• [Exercise text]:
+ + + + +

When does OpenAI go bankrupt?

OpenAI is a private company, shielding their financials from scrutiny. What can we determine about how much money the company has, and how they are spending it?

One Weird Company

OpenAI is fascinating, if nothing else. The backstory of the company would give Game of Thrones showrunners something to work with. Its history, from a fallout with major donor Elon Musk to the ruthless ousting of CEO Sam Altman (later re-hired), sounds like a company more suitable for HBO's Silicon Valley than for leading the charge into artificial intelligence. What was once a humble non-profit organization exploring concepts in AI is now a global behemoth making dystopian technobabble claims that would make Isaac Asimov wince.

If OpenAI has been successful at one thing, it's selling a dream. The underlying technology enabling tools like ChatGPT is novel, perhaps even revolutionary. But it's OpenAI's ability to convince investors, business leaders, journalists, and the public at large that they are on the verge of transforming the world that makes the company what it is.

And so what is OpenAI, really?

Unless Sam Altman and his crew find a way to turn ChatGPT and OpenAI's other products into a money-making machine, OpenAI could best be described as the world's largest cash incinerator.

Sky-High Capital Investments

OpenAI has received tens of billions of dollars in investments over the years. Since its inception in December 2015, the company has raised a grand total of about $55 to 65 billion in the form of cash and securities through funding rounds. How much is that investment capital worth? A recent secondary sale of shares in October 2025 valued the company at $500 billion.

But OpenAI is also receiving investment in the form of compute. Microsoft in particular is enabling the company to make use of its Azure compute platform for an undisclosed discount, making the true operating costs of OpenAI virtually unknowable to the public.

Furthermore, OpenAI has been soliciting potential investments as well. For example, Nvidia has announced a $100 billion investment over time for data center capacity and equity. That may be a bit circular, since a large fraction of "data center capacity" is buying those $50,000 GPUs made by ... Nvidia.

+ + + + +

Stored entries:
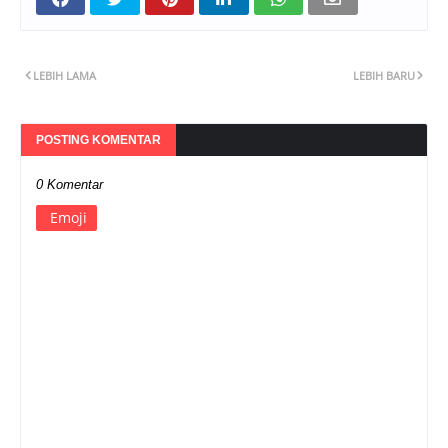
LEBIH LAMA
LEBIH BARU
POSTING KOMENTAR
0 Komentar
Emoji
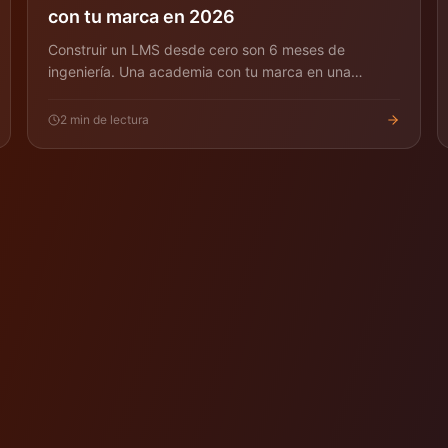
con tu marca en 2026
Construir un LMS desde cero son 6 meses de
ingeniería. Una academia con tu marca en una
plataforma white-label son horas. Playbook
pragmático.
2
min de lectura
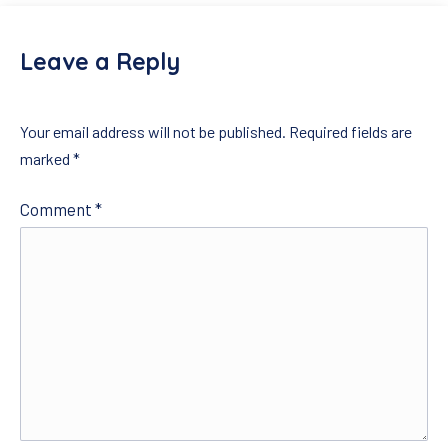
Leave a Reply
Your email address will not be published.
Required fields are
marked
*
Comment
*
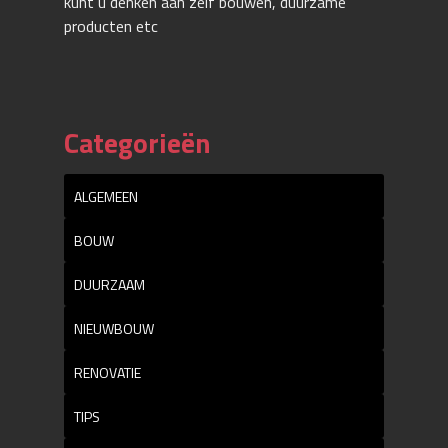
kunt u denken aan zelf bouwen, duurzame
producten etc
Categorieën
ALGEMEEN
BOUW
DUURZAAM
NIEUWBOUW
RENOVATIE
TIPS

+ + + + +

• [Study questions]:
1. According to the article on OpenAI's finances, why might Nvidia's announced $100 billion investment be a bit circular? Answer in one to three sentences.
2. Continue the article on OpenAI's finances, starting after its last paragraph.
The records were drawn from a different source than the text.

• [Set of answers]:
1. Nvidia's investment is meant for data center capacity and equity. A large fraction of data center capacity means buying $50,000 GPUs, and those GPUs are made by Nvidia itself.

2.
Eye-watering Spending and Commitments

The investment capital coming into OpenAI is astronomically high, but the spending appears to be even higher.

In an investigative report by Ed Zitron, OpenAI's spending just on inferencing costs seems to be out of control. The total revenue behind OpenAI is not sufficient to service just ChatGPT's consumer portal, to say nothing of the expense of training models, paying employees, and keeping the lights on.

Simple Math for Simple Minds

Out of curiosity, how much longer can OpenAI last given its current financial situation? If we tally up all of OpenAI's current expenditures and compare it to how much cash they have on hand, when can we expect their reserves to finally be depleted?

With the assumption OpenAI has about $60 billion in cash on hand (it's impossible to know for sure), and a current burn rate of $9 billion per year, the company could plausibly sustain itself for another 6.5 years.

But this calculation is nonsense.

OpenAI has been and will continue to be extremely active in scrounging up more investors, more lenders, and more revenue. Banks will lend money, investors will purchase equity, and the company will find ways to charge customers more money. The company will also find ways to cut costs. The introduction of the router system to automatically select the "best" model for a particular query could significantly reduce compute spend if configured to aggressively favor the smaller, cheaper models.